What you are asked to do: Every record, apart from its pictures, should be repeated exactly.

Working data:
%%

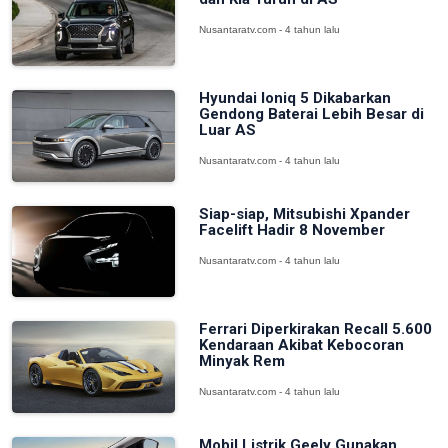
Nusantaratv.com - 4 tahun lalu
Hyundai Ioniq 5 Dikabarkan
Gendong Baterai Lebih Besar di
Luar AS
Nusantaratv.com - 4 tahun lalu
Siap-siap, Mitsubishi Xpander
Facelift Hadir 8 November
Nusantaratv.com - 4 tahun lalu
Ferrari Diperkirakan Recall 5.600
Kendaraan Akibat Kebocoran
Minyak Rem
Nusantaratv.com - 4 tahun lalu
Mobil Listrik Geely Gunakan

%%

Solution to the exercise:
Nusantaratv.com - 4 tahun lalu
Hyundai Ioniq 5 Dikabarkan
Gendong Baterai Lebih Besar di
Luar AS
Nusantaratv.com - 4 tahun lalu
Siap-siap, Mitsubishi Xpander
Facelift Hadir 8 November
Nusantaratv.com - 4 tahun lalu
Ferrari Diperkirakan Recall 5.600
Kendaraan Akibat Kebocoran
Minyak Rem
Nusantaratv.com - 4 tahun lalu
Mobil Listrik Geely Gunakan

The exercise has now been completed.